STUDY MATERIAL:

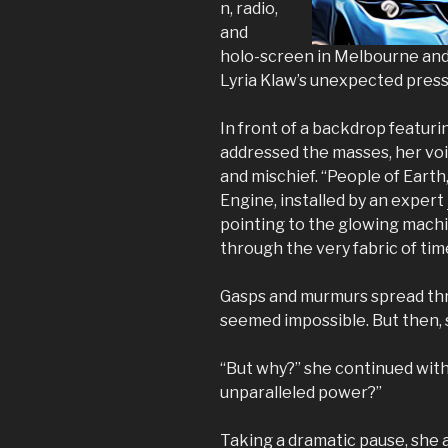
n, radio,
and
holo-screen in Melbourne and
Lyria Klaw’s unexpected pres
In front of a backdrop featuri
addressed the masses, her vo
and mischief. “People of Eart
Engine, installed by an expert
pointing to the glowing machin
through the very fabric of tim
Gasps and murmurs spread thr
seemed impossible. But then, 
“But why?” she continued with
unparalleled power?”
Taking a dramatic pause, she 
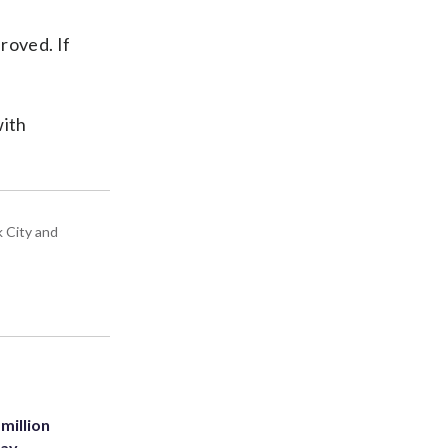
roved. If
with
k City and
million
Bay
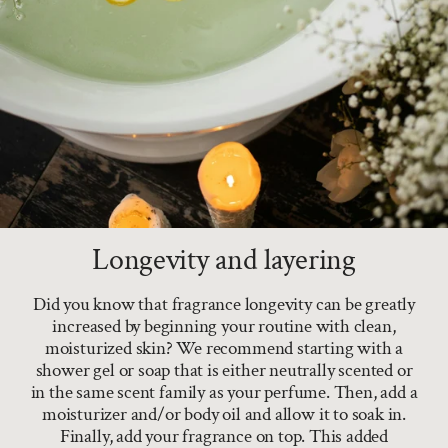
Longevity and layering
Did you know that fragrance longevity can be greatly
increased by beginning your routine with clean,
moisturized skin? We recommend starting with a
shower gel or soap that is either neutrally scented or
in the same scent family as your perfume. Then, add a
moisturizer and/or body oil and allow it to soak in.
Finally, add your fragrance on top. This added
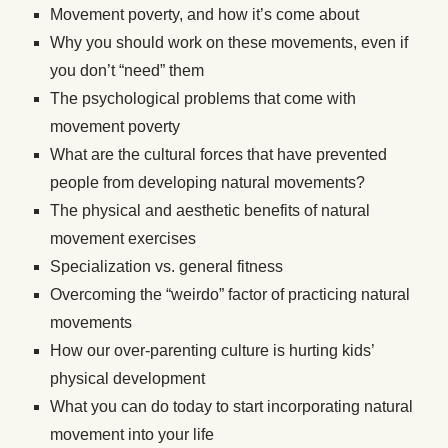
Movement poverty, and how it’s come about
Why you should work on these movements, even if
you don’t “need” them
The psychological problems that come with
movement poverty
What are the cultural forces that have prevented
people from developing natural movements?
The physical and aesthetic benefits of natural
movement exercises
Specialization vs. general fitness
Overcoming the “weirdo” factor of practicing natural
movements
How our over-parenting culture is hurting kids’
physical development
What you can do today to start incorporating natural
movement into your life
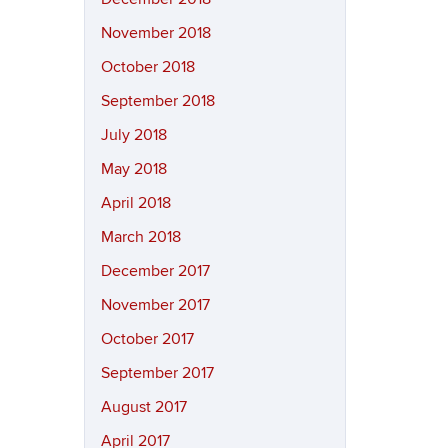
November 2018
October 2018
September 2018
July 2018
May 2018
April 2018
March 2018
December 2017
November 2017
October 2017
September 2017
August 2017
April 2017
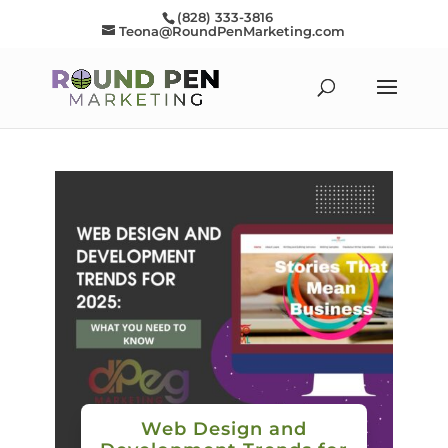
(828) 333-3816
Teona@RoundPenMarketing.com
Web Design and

EXERCISE GOAL:
Render everything in the listing from the line containing "Movement poverty, and how it’s come about" down to its last line as a numbered list, one line per item, skipping blank lines and leaving out the pictures.

EXERCISE SOLUTION:
1. Movement poverty, and how it’s come about
2. Why you should work on these movements, even if
3. you don’t “need” them
4. The psychological problems that come with
5. movement poverty
6. What are the cultural forces that have prevented
7. people from developing natural movements?
8. The physical and aesthetic benefits of natural
9. movement exercises
10. Specialization vs. general fitness
11. Overcoming the “weirdo” factor of practicing natural
12. movements
13. How our over-parenting culture is hurting kids’
14. physical development
15. What you can do today to start incorporating natural
16. movement into your life
17. November 2018
18. October 2018
19. September 2018
20. July 2018
21. May 2018
22. April 2018
23. March 2018
24. December 2017
25. November 2017
26. October 2017
27. September 2017
28. August 2017
29. April 2017
30. (828) 333-3816
31. Teona@RoundPenMarketing.com
32. Web Design and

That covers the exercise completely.